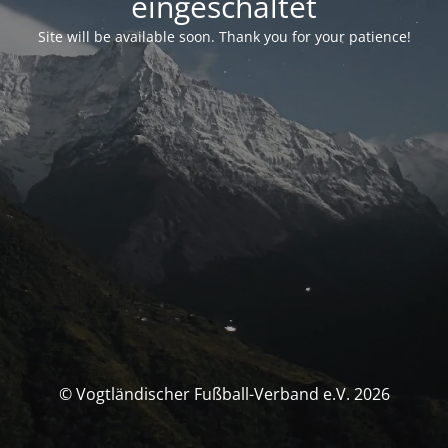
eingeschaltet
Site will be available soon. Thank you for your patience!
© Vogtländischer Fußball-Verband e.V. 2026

****************

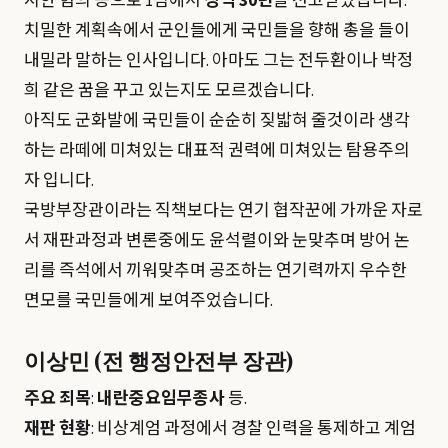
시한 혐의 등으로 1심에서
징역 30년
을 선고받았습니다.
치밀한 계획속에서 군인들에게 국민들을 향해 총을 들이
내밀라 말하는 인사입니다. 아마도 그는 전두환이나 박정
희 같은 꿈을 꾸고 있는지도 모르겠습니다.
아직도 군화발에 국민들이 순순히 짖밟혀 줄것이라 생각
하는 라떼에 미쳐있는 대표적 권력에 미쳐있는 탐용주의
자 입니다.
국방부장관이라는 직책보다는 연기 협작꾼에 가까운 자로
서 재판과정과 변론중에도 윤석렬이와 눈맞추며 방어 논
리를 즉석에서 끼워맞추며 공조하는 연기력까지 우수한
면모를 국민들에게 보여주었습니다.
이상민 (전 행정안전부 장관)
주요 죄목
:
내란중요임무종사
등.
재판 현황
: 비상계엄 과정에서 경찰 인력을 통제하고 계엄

****************

What is expected: Set out as a numbered list the lines of the entries from the line containing "eingeschaltet" up to and including the line containing "Fußball-Verband e.V. 2026", omitting any blank lines. Include only those lines.

Expected output:
1. eingeschaltet
2. Site will be available soon. Thank you for your patience!
3. © Vogtländischer Fußball-Verband e.V. 2026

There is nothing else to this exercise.